### THE TASK
All lines in the data bearing the string "hanging" should be identified and copied.

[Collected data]

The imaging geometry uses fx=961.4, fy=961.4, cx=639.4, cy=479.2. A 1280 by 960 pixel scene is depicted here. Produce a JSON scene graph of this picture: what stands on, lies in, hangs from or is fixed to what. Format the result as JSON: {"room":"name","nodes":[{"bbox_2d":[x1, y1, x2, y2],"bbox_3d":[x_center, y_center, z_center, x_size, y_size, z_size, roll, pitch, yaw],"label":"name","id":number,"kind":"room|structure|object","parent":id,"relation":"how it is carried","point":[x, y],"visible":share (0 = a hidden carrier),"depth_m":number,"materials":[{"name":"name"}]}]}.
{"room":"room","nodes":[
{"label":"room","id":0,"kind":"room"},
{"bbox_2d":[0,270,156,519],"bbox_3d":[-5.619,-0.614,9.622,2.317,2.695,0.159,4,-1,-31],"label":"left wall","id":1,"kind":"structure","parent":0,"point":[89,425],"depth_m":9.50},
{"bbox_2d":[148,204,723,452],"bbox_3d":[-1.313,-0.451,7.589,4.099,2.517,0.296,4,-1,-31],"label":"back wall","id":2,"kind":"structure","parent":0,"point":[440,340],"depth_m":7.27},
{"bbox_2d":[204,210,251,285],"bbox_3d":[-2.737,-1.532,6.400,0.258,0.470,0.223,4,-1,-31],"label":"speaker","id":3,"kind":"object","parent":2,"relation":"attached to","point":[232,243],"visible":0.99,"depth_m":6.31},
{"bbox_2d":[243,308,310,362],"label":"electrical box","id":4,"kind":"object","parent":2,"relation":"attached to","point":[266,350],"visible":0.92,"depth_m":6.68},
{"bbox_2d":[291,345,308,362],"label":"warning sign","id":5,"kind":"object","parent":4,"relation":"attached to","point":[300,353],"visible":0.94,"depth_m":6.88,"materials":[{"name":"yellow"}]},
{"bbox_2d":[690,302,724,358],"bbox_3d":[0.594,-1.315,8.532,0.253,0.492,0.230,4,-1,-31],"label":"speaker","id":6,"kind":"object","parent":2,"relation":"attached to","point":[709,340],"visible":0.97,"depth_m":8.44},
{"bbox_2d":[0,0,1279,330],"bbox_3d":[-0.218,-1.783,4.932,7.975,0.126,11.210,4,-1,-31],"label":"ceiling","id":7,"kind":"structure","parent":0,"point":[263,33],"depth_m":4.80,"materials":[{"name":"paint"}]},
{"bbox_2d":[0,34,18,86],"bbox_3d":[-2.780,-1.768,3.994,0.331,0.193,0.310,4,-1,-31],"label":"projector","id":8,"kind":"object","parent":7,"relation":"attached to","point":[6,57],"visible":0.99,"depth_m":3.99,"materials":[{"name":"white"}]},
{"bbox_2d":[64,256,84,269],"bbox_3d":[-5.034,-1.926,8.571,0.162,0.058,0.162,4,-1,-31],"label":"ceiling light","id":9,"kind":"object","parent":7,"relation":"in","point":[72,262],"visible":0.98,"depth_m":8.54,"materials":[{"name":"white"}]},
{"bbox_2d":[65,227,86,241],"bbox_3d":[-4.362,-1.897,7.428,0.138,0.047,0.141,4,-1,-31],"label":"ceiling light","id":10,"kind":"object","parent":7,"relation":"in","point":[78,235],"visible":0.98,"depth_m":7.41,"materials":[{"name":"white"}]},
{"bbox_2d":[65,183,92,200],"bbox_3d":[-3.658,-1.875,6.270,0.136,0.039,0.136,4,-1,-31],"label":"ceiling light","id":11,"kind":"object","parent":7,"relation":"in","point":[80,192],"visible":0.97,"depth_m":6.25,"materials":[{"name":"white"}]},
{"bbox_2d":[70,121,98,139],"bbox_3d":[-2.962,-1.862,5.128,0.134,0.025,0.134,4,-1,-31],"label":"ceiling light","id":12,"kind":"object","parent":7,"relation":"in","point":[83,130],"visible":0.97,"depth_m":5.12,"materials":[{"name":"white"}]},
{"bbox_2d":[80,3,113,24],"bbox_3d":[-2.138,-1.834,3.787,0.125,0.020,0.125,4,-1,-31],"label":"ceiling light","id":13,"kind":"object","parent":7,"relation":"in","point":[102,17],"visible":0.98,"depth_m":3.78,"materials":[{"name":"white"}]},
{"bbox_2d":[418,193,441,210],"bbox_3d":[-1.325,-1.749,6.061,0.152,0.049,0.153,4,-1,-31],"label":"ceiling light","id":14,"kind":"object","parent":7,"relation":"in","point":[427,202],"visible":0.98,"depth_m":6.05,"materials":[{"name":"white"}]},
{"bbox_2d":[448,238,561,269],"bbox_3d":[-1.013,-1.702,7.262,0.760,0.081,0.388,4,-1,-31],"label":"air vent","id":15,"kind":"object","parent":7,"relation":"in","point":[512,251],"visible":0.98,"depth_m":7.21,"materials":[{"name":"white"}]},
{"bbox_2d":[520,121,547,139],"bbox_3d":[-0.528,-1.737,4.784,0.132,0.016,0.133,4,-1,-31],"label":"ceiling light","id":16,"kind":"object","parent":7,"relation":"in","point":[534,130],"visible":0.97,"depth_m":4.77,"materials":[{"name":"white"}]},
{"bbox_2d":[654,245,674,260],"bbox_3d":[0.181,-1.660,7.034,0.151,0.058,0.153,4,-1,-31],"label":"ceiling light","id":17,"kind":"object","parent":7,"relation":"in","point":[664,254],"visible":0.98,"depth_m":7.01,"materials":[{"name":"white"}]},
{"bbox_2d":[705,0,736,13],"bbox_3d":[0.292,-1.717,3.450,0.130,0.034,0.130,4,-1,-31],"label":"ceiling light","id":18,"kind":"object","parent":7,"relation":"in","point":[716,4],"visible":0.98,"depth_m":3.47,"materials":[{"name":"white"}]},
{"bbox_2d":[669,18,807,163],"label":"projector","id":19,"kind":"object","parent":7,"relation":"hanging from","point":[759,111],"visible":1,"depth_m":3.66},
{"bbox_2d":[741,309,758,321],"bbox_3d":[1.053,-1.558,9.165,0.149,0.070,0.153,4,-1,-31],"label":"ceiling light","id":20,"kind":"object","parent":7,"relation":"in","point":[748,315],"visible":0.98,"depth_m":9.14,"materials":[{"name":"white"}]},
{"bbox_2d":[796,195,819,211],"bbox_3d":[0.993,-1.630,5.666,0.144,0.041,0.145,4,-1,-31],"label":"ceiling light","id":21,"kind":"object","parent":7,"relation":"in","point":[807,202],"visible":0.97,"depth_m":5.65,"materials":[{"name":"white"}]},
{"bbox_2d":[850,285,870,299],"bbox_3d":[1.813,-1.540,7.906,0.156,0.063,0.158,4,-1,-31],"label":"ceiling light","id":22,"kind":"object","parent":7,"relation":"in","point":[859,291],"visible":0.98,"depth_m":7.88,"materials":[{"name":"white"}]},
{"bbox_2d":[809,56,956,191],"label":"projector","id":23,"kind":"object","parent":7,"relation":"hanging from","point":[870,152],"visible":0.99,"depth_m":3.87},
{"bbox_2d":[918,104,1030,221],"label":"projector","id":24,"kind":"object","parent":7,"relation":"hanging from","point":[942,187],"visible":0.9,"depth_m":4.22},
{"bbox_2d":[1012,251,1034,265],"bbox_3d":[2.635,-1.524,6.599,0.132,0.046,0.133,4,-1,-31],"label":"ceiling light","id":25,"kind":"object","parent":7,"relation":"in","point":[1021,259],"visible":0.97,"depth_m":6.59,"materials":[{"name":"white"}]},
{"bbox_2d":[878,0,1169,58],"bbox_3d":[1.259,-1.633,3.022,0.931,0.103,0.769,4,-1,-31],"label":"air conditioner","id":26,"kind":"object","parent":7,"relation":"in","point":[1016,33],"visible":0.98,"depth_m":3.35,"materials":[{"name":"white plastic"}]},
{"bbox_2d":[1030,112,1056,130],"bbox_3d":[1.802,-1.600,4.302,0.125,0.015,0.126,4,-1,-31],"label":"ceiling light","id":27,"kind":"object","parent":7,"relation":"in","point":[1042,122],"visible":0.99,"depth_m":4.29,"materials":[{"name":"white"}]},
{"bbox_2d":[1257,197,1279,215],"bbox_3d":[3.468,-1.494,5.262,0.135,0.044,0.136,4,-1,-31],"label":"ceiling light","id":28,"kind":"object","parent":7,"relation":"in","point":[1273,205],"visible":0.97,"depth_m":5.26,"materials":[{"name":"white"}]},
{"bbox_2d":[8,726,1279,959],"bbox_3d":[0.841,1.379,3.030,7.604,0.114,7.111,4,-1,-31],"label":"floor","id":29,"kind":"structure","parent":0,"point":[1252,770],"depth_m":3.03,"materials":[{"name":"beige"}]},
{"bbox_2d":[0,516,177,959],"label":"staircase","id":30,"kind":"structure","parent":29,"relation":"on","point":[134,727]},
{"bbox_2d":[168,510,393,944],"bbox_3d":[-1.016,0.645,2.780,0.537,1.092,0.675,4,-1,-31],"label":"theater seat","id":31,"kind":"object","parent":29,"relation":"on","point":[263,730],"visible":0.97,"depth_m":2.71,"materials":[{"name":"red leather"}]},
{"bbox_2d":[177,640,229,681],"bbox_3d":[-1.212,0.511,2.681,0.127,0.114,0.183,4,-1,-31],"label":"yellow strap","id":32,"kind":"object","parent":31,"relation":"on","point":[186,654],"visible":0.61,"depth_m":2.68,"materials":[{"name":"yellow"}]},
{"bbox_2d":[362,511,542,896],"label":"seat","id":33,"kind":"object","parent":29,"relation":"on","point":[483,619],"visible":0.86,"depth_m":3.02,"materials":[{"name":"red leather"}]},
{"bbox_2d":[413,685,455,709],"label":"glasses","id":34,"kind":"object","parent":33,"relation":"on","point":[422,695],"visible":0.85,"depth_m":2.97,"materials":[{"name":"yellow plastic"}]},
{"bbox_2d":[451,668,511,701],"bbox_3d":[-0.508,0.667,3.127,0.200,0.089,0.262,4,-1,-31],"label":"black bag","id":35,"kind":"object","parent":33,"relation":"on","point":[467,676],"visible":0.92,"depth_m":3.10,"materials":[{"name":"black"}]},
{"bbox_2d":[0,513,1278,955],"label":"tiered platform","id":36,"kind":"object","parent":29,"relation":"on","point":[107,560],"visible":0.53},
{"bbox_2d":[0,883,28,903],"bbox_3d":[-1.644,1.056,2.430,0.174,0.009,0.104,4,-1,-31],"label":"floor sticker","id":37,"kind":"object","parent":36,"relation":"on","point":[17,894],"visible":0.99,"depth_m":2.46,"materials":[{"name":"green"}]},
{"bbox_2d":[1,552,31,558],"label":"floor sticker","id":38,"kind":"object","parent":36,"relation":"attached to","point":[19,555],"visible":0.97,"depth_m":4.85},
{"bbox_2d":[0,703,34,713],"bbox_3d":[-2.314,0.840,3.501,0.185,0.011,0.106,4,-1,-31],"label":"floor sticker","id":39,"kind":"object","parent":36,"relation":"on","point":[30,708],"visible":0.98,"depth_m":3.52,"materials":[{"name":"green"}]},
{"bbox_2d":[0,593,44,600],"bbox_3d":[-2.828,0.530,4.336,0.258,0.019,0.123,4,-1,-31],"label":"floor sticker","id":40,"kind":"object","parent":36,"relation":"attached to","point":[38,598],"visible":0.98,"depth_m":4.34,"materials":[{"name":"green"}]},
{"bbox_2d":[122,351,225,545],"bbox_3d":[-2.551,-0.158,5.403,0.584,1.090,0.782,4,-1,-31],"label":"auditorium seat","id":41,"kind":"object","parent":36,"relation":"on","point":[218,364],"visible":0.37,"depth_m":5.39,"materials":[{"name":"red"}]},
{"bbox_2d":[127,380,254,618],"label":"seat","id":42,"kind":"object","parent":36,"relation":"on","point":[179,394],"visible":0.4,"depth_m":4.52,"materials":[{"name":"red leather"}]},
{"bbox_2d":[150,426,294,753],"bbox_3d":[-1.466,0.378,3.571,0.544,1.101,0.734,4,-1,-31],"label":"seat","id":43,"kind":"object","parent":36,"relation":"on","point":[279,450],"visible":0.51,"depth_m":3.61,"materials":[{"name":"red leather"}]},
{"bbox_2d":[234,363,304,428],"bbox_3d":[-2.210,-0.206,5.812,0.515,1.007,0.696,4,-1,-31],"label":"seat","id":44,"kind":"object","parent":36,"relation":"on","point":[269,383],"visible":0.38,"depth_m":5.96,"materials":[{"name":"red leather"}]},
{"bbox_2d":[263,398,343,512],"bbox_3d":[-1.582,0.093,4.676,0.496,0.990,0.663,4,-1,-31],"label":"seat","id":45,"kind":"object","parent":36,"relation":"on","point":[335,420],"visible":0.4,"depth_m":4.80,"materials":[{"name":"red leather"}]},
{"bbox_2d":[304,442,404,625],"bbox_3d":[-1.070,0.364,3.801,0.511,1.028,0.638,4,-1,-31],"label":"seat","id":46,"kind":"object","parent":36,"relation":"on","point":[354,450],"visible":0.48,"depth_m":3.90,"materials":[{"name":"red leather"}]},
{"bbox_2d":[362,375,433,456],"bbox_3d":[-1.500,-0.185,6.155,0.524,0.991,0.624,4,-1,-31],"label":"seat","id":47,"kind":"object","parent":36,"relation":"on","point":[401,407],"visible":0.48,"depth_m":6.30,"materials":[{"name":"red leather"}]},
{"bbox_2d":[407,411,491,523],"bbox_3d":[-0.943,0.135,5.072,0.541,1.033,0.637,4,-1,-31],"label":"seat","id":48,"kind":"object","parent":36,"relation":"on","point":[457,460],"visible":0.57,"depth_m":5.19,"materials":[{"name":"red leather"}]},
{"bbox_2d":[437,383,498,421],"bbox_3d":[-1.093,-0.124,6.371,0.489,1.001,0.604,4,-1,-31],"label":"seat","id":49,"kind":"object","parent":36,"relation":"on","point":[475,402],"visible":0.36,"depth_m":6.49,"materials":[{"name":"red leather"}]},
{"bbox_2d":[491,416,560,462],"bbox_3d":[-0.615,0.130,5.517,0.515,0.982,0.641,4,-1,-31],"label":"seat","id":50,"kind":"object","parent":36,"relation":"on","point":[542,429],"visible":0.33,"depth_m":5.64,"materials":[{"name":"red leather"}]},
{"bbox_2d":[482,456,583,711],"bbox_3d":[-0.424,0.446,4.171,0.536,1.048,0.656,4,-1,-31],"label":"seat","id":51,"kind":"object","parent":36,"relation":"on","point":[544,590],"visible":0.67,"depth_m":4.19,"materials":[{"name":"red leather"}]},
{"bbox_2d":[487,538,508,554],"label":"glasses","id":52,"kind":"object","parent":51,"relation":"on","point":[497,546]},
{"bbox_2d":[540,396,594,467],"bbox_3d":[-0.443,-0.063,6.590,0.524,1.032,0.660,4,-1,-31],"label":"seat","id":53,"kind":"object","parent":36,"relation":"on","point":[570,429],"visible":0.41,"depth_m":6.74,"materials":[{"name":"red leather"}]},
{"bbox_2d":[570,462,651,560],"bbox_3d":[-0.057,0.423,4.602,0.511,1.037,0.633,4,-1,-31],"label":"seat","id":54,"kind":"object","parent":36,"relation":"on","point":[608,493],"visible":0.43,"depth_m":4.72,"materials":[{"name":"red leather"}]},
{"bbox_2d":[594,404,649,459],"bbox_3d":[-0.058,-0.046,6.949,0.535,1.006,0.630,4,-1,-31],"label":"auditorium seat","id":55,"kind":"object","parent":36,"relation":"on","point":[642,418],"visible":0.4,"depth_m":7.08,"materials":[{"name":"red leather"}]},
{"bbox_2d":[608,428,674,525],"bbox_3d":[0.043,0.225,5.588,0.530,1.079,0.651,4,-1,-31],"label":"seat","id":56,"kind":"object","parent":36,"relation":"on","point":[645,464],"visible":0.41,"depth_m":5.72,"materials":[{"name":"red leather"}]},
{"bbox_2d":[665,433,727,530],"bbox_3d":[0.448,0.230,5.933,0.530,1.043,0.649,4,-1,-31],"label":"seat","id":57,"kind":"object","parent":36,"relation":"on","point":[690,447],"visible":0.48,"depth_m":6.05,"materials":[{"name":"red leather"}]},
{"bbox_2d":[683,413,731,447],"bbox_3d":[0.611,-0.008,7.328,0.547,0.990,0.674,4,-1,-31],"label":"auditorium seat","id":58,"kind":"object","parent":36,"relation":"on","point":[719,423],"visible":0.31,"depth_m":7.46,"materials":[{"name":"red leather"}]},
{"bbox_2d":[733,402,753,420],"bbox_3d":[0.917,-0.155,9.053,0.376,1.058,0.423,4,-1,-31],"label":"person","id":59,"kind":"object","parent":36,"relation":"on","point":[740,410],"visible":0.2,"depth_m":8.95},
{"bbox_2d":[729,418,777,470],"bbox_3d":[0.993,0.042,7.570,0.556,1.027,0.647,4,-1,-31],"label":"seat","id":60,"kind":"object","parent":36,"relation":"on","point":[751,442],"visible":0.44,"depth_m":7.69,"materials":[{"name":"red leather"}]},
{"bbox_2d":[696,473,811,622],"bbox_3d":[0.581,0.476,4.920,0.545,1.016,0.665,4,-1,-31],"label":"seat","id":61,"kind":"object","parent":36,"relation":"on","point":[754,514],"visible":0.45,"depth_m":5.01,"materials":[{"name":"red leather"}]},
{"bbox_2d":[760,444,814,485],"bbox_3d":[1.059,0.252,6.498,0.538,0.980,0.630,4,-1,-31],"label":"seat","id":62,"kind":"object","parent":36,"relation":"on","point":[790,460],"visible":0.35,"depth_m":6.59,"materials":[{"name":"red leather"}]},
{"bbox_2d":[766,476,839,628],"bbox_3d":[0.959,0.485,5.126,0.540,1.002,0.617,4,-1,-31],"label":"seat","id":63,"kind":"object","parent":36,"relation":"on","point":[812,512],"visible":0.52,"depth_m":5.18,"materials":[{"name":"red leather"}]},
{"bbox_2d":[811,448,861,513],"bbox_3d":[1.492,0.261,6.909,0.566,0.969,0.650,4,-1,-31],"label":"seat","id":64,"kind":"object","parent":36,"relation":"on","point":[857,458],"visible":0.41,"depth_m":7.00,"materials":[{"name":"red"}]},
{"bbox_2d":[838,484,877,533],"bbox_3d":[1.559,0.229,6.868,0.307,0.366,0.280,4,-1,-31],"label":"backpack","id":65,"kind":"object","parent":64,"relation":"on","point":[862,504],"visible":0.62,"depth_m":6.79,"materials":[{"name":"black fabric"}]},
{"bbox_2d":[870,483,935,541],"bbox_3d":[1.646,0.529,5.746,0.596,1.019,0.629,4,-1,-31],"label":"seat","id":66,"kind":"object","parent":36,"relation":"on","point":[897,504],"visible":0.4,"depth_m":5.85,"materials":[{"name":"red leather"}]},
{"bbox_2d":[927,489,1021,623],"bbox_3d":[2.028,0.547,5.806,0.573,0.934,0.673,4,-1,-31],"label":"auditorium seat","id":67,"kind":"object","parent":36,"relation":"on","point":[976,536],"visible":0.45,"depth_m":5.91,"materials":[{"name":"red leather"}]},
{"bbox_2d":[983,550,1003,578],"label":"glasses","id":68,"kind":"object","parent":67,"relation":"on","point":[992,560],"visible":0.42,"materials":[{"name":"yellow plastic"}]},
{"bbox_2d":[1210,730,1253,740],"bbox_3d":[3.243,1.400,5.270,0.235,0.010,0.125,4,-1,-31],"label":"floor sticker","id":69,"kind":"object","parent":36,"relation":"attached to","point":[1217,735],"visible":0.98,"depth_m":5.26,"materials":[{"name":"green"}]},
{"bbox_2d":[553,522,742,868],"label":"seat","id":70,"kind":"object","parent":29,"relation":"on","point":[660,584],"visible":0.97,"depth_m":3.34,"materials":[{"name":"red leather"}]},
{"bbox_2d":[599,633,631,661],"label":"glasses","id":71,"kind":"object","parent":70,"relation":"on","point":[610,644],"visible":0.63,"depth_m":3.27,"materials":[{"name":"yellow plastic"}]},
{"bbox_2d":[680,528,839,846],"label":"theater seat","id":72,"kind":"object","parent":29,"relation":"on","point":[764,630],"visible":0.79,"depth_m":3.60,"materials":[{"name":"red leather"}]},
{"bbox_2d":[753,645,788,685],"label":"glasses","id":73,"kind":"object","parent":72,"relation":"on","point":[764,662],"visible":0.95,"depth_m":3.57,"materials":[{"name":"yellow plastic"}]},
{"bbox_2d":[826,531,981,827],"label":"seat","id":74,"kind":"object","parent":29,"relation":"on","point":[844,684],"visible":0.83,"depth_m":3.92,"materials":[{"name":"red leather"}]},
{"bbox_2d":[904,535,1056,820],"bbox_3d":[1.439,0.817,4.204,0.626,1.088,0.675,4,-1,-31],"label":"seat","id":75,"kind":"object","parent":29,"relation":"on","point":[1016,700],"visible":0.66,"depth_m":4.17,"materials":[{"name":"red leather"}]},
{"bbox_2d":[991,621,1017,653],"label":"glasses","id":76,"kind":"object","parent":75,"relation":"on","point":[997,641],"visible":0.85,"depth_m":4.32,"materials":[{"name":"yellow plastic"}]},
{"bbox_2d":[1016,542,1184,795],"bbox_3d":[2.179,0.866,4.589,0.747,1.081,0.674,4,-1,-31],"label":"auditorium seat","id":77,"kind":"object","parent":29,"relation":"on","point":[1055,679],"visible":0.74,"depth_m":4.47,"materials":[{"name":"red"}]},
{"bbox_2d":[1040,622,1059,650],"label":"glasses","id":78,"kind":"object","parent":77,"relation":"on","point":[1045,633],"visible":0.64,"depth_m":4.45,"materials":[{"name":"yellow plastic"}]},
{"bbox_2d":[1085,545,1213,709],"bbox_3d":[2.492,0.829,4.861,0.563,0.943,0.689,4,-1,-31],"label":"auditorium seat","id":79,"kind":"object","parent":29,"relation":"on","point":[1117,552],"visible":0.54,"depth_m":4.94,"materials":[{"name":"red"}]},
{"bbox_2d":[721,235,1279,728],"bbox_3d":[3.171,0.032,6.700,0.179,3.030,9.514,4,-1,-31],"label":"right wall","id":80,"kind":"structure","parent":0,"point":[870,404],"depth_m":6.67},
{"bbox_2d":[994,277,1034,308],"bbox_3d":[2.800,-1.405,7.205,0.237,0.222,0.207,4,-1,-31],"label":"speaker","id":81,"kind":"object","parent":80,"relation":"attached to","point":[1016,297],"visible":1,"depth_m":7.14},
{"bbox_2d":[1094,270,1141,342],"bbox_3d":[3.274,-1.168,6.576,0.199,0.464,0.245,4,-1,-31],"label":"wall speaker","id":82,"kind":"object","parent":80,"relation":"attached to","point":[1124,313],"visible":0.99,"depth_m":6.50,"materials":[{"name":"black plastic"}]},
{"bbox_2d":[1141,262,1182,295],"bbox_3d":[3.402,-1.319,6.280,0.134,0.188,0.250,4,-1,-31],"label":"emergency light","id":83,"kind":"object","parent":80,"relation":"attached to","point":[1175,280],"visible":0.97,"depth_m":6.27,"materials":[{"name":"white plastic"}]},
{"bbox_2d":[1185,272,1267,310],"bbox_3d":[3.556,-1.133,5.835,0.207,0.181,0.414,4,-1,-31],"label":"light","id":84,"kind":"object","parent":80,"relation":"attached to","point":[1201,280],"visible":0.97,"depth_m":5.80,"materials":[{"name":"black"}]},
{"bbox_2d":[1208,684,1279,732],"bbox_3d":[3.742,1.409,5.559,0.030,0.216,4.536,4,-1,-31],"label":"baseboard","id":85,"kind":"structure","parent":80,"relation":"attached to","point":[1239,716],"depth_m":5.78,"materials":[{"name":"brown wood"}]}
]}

### OUTPUT FOR THIS EXERCISE
{"bbox_2d":[669,18,807,163],"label":"projector","id":19,"kind":"object","parent":7,"relation":"hanging from","point":[759,111],"visible":1,"depth_m":3.66},
{"bbox_2d":[809,56,956,191],"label":"projector","id":23,"kind":"object","parent":7,"relation":"hanging from","point":[870,152],"visible":0.99,"depth_m":3.87},
{"bbox_2d":[918,104,1030,221],"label":"projector","id":24,"kind":"object","parent":7,"relation":"hanging from","point":[942,187],"visible":0.9,"depth_m":4.22},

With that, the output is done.